In the average home this could be any of the following:
~Paper products – paper plates, serviettes, kitchen towel.
~Plastic products – Ziploc bags, cling wrap, shopping bags, water bottles etc
~Disposable dish clothes instead of wash and reuse ones.
~Menstrual pads and tampons
~Cotton wool cosmetic swabs
Did you know that for each of these disposable items there is a green frugal option that you can use to replace them. Some of the replacements are easy and you will probably be willing to attempt the switch, where as others may need a little more of a mind shift before you implement the change.
For example, if you are in the habit of eating of paper plates it will be an easy switch to ceramic. If you use paper serviettes, it is simple to opt for a pretty set of cloth napkins.
However it may be more difficult to switch from super easy disposable diapers to cloth nappies as it would be to switch from disposable feminine hygiene products to something like the moon cup or cloth pads.
The simplest way to make these changes is to make a list of all the disposable items you use in a week. Then choose the easiest ones to switch and begin each month to make the change.

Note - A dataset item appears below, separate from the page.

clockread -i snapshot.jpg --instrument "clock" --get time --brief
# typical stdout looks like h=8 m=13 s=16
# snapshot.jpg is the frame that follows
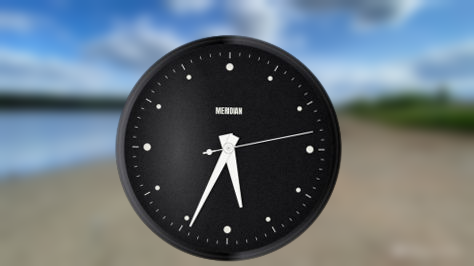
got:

Some figures for you to help you go green at home:
In the USA alone 27.4 billion disposable diapers are purchased each year. 92% of them are used once and then placed in the bin and this in landfill. It is estimated that it takes more than 200 years for a disposable diaper to break down. They also account for the bulk of all landfill.
It will take about 20 yrs for a plastic bag to decompose and it is thought that it will take more than 200 years for a plastic cup to decompose.
Feminine Hygiene Products
By simply doing the math, you can determine how many of these items you will use during your lifetime, if you are a woman of course! They are also a major contributor to landfill and have the same decomposition time as diapers.
About 128 cubic feet of wood will only produce 2700 newspaper sheets. Does this sound like a lot? How many people live in your town? How many of them buy a daily paper? Do the math! So while you cannot stop someone from buying the paper, you can make a difference in your own home buy reducing the amount of paper you use and then recycling what you can.